* **ACTIVITY**: Starting with the line that has "index dip: (97, 76)" in the records below and ending with the line that has "index dip: (499, 454)", output those lines exactly and nothing more; omit the pictures.

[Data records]
------
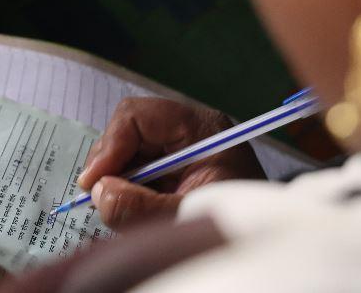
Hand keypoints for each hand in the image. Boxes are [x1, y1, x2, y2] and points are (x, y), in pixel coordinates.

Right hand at [77, 97, 264, 228]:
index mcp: (200, 128)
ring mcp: (179, 152)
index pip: (138, 116)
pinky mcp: (173, 172)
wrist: (266, 243)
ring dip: (116, 179)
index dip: (110, 145)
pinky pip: (136, 171)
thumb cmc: (237, 224)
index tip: (93, 181)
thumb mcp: (187, 215)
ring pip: (128, 153)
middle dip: (110, 163)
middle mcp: (187, 133)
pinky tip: (131, 209)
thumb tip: (98, 191)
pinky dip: (126, 190)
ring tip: (117, 207)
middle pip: (128, 132)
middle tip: (98, 195)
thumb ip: (141, 206)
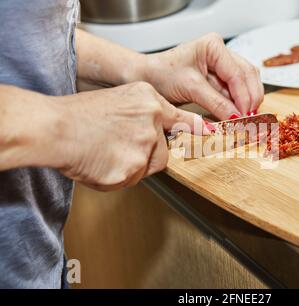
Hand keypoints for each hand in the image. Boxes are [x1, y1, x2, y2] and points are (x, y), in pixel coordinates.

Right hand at [54, 82, 200, 190]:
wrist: (56, 128)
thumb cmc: (79, 115)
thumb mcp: (118, 100)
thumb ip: (143, 115)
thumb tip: (157, 132)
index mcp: (149, 100)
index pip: (182, 119)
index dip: (196, 129)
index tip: (211, 134)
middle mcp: (152, 120)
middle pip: (162, 150)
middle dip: (145, 154)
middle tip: (119, 147)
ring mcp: (144, 145)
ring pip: (148, 166)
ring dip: (132, 166)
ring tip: (107, 153)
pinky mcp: (133, 169)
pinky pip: (131, 180)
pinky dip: (117, 177)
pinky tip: (101, 163)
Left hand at [143, 33, 264, 119]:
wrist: (146, 78)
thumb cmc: (162, 75)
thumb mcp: (190, 88)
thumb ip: (216, 102)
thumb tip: (236, 117)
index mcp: (214, 46)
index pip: (237, 73)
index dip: (244, 96)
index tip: (245, 116)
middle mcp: (221, 52)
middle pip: (247, 75)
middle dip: (250, 98)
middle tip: (250, 119)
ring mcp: (222, 65)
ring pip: (246, 82)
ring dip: (248, 101)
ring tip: (247, 119)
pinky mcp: (220, 78)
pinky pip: (236, 90)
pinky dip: (240, 103)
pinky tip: (240, 114)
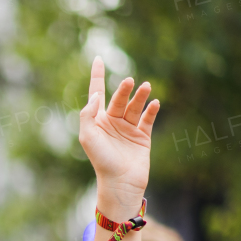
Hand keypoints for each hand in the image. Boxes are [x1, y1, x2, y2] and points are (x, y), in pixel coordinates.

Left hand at [78, 56, 158, 214]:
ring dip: (140, 96)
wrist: (120, 182)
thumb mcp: (87, 136)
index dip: (97, 76)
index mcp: (96, 122)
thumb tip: (96, 94)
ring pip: (135, 107)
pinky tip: (154, 103)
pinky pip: (148, 119)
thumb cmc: (100, 161)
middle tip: (129, 81)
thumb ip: (88, 114)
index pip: (97, 94)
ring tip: (145, 87)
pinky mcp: (142, 137)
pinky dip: (151, 110)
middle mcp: (112, 123)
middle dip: (124, 90)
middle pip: (118, 99)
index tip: (98, 58)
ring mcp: (128, 130)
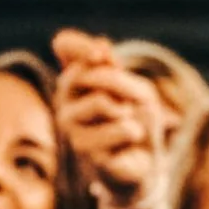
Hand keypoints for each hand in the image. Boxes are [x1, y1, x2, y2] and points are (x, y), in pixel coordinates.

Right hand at [51, 27, 168, 208]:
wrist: (144, 163)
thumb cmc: (137, 120)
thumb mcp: (137, 89)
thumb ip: (117, 71)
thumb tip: (101, 49)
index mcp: (76, 79)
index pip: (65, 44)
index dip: (79, 44)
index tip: (102, 53)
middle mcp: (65, 102)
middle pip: (85, 73)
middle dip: (120, 84)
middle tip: (131, 102)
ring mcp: (70, 128)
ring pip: (102, 102)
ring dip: (128, 111)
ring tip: (128, 124)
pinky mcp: (84, 151)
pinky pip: (122, 129)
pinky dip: (135, 132)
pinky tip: (128, 144)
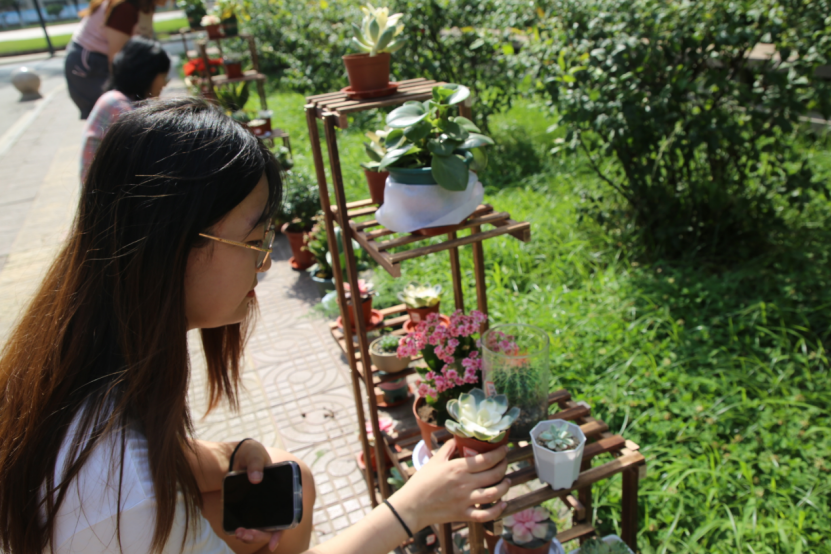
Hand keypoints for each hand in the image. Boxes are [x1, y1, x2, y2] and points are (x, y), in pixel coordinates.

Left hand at [229, 440, 281, 551]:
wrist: (235, 456)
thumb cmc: (250, 453)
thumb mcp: (254, 453)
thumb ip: (255, 463)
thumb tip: (257, 479)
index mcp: (282, 493)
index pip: (287, 518)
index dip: (279, 533)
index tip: (272, 544)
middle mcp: (273, 505)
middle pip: (271, 529)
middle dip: (259, 536)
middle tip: (244, 533)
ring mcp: (260, 509)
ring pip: (259, 530)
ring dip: (250, 536)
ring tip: (238, 532)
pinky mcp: (246, 510)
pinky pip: (247, 525)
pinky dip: (242, 531)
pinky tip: (234, 530)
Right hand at [390, 439, 510, 530]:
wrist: (412, 506)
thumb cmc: (421, 481)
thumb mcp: (434, 461)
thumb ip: (447, 449)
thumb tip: (456, 439)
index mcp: (458, 468)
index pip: (486, 459)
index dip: (499, 454)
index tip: (504, 450)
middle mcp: (465, 484)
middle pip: (494, 474)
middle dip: (504, 467)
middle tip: (505, 463)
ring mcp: (466, 500)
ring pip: (494, 494)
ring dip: (504, 486)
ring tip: (507, 481)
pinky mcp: (464, 514)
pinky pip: (486, 514)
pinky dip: (497, 510)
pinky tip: (502, 504)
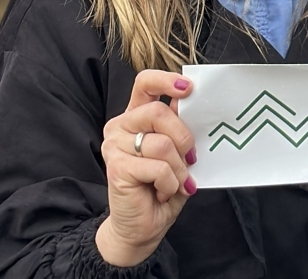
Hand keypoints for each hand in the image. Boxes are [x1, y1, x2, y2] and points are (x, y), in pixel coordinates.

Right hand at [95, 71, 196, 266]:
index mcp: (137, 116)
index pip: (145, 83)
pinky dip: (170, 183)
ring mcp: (114, 146)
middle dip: (184, 137)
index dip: (166, 80)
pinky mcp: (116, 167)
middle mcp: (121, 126)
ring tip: (175, 181)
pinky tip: (162, 192)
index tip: (188, 88)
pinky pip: (158, 168)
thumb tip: (192, 105)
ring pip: (162, 144)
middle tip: (189, 158)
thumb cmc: (163, 186)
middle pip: (158, 112)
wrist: (143, 226)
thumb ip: (180, 127)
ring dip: (178, 168)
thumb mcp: (178, 152)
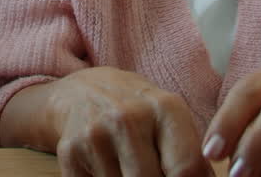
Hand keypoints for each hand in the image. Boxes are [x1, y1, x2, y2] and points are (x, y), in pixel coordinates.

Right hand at [5, 66, 212, 176]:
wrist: (83, 91)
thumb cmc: (139, 112)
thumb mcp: (171, 120)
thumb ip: (191, 156)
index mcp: (164, 107)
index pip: (186, 168)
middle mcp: (128, 118)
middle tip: (153, 171)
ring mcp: (95, 135)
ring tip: (130, 167)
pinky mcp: (69, 151)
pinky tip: (109, 169)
------
* **EXERCISE RESPONSE**:
index dip: (97, 76)
index mcp: (96, 122)
thumb tip: (96, 94)
ring pip: (135, 107)
pinky tip: (154, 103)
pinky pip: (148, 119)
thumb cmc: (100, 161)
middle tip: (129, 81)
thumb ip: (88, 114)
index pip: (97, 94)
ring tip: (145, 87)
pinky mcp: (142, 137)
pinky dip: (151, 110)
middle mcp: (112, 123)
middle dip: (124, 90)
middle pip: (118, 99)
index tip: (98, 58)
ring mcp: (128, 130)
Hand keypoints for each hand in the image. Boxes are [x1, y1, x2, y2] and points are (x, y), in pixel coordinates.

Right hand at [51, 27, 168, 208]:
wrist: (144, 163)
thumb cmc: (137, 120)
thumb mcp: (137, 89)
thumb ip: (117, 71)
thumb tip: (101, 49)
index mcp: (76, 79)
index pip: (65, 44)
index dip: (79, 44)
index tip: (102, 53)
middle mcp: (65, 102)
middle pip: (85, 73)
middle dip: (120, 84)
middle tip: (131, 102)
ring mcp: (70, 128)
ring pip: (102, 102)
ring dip: (128, 111)
ring tip: (128, 124)
pinky mcp: (84, 151)
pinky pip: (122, 129)
pinky dip: (135, 132)
pinky tip: (128, 144)
Hand keypoints for each hand in the image. Boxes are [x1, y1, x2, y2] and points are (x, y), in pixel coordinates.

Left hand at [229, 440, 281, 551]:
wrist: (235, 456)
thumb cmc: (250, 453)
thumb mcp: (254, 453)
thumb ip: (255, 463)
thumb tip: (257, 479)
index mcp: (282, 493)
index pip: (287, 518)
index dip: (279, 533)
index tip: (272, 544)
middle mcp: (273, 505)
middle pip: (271, 529)
middle dip: (259, 536)
middle tip: (244, 533)
ring mcp: (260, 509)
ring pip: (259, 530)
ring dip: (250, 536)
ring tip: (238, 532)
pinky mcp: (246, 510)
pinky pip: (247, 525)
pinky dip: (242, 531)
pinky tip: (234, 530)
Right hand at [390, 439, 510, 530]:
wrist: (412, 506)
thumb cmc: (421, 481)
thumb mcp: (434, 461)
thumb ip: (447, 449)
thumb tip: (456, 439)
index mcp: (458, 468)
index pip: (486, 459)
index dip: (499, 454)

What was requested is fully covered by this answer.